** 2026 Stock. Edition of 500 ** 1998 brings back into circulation one of Ugo Rondinone’s most intimate and unsettling projects: a diary from his five-part cycle of the 1990s, written and drawn between 1992 and 1998 as the AIDS crisis pushed a newly fearful, homophobic Western society to shove queer lives back into the shadows. Rather than responding with slogans or safe symbolism, Rondinone invented “Ugo,” an artist and drug addict living in Zurich, and followed him across hundreds of pages of text and image. The diaries are fictions, but the pressures they record are brutally real: stigma, desire, self‑sabotage, fleeting tenderness, the constant background hum of illness and loss. In them, the artist stages a kind of negative portrait of the era – a character whose fragility, bad decisions and small defiances refuse the sanitised narratives that were beginning to dominate public discourse around sexuality and disease.

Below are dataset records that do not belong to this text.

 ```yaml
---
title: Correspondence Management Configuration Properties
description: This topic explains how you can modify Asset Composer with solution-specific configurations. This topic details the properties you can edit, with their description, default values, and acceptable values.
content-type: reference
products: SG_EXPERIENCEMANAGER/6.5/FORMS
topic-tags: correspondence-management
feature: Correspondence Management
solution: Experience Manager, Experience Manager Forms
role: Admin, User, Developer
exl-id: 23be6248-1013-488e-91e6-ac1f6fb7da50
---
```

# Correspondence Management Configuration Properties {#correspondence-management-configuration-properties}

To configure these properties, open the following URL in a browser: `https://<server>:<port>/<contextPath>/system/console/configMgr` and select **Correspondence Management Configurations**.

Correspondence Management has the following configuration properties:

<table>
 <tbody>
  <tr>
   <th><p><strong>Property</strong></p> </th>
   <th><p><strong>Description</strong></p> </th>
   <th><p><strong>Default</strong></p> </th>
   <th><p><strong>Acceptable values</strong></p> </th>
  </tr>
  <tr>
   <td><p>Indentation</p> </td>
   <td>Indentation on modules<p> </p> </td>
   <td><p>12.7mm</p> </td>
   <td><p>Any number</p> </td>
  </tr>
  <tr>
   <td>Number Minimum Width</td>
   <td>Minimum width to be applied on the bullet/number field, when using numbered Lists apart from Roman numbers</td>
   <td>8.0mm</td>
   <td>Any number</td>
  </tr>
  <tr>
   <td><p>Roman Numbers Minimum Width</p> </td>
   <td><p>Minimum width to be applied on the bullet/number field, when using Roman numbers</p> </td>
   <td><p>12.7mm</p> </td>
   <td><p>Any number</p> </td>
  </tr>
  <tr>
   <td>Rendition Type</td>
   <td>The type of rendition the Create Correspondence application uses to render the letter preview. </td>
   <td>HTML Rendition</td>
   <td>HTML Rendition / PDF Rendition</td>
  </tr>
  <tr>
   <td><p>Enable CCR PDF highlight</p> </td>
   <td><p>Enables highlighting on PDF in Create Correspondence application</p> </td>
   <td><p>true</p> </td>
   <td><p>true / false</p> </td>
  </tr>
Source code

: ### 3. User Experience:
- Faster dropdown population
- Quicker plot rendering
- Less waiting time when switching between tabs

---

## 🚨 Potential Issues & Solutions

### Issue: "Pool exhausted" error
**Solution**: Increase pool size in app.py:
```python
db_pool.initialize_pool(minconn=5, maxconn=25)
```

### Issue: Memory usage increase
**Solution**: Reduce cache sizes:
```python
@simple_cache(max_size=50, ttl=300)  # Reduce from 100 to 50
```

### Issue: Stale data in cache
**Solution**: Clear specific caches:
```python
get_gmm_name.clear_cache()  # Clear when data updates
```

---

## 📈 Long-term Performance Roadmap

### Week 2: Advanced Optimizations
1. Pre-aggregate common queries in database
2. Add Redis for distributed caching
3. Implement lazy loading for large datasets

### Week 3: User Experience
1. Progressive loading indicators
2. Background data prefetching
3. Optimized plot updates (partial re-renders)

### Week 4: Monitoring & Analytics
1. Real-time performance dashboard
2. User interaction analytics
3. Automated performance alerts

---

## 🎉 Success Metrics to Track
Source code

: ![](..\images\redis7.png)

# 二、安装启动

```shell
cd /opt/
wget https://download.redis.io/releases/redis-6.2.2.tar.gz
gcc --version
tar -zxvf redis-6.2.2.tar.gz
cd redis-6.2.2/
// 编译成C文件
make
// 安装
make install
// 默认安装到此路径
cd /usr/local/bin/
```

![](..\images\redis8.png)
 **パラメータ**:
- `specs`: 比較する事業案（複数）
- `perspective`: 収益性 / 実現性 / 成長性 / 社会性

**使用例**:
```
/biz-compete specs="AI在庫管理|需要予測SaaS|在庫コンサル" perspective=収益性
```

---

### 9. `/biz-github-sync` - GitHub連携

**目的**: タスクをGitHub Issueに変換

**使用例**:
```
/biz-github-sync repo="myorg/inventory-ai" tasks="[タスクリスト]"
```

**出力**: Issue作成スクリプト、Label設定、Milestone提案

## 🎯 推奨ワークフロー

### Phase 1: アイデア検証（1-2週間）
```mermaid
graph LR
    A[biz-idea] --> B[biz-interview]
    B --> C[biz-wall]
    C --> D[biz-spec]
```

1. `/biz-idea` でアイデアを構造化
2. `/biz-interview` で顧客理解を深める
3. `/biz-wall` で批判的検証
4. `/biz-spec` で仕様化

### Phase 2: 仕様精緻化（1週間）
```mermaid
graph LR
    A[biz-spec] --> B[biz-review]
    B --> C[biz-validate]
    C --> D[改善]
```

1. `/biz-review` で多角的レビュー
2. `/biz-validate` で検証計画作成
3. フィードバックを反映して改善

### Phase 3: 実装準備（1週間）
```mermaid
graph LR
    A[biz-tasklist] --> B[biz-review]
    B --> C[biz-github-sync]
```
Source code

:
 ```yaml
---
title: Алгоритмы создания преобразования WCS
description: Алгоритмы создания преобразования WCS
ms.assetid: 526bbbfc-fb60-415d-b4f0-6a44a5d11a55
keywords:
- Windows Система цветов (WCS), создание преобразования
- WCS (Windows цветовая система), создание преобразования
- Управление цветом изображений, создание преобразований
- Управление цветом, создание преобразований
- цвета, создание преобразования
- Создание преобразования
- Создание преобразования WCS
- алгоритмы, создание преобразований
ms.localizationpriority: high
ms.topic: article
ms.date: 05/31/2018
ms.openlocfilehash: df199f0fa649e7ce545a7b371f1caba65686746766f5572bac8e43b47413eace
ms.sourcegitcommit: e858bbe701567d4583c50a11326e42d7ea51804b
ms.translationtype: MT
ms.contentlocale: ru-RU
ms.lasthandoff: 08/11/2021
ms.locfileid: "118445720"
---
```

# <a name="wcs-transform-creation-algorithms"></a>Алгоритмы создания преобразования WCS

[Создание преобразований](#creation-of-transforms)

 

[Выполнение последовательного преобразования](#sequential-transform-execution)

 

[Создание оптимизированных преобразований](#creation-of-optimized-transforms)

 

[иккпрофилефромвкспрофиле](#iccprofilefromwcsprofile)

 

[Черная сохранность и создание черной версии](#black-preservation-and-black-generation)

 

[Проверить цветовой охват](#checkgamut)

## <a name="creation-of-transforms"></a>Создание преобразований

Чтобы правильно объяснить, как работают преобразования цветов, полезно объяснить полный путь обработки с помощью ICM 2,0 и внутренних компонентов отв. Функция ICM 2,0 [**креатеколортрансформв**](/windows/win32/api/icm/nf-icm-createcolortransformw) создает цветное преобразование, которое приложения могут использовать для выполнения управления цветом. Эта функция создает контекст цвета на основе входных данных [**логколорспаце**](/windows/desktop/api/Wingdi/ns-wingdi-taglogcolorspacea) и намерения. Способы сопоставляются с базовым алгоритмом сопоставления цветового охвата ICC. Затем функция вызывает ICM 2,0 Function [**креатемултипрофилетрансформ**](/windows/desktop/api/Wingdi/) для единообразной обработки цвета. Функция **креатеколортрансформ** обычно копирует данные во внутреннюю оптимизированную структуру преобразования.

Born in 1964 and based in New York, Rondinone emerged in the 1990s as a major figure in international contemporary art, working across sculpture, painting, installation and sound. His practice ranges widely in material – lead, wood, wax, bronze, stained glass, ink, earth and stone – but consistently returns to questions of nature, spirituality and the human condition, often through pared‑back, symbolic forms. He is perhaps best known for his fluorescent stone totems such as Seven Magic Mountains (2016–2021) in the Nevada desert, vast marker‑beacons where geology and colour collide, as well as for curatorial projects like I ♥ John Giorno (2015), a many‑voiced tribute to his late partner, the American poet John Giorno. 1998 shows another side of that same sensibility: turned inward, small‑scale, deeply implicated in a specific historical trauma, yet still searching for ways to connect individual fragility to larger cycles of time, fear, care and resistance.
Format: 29.7 × 21 cm
60 pages, black and white. Paperback.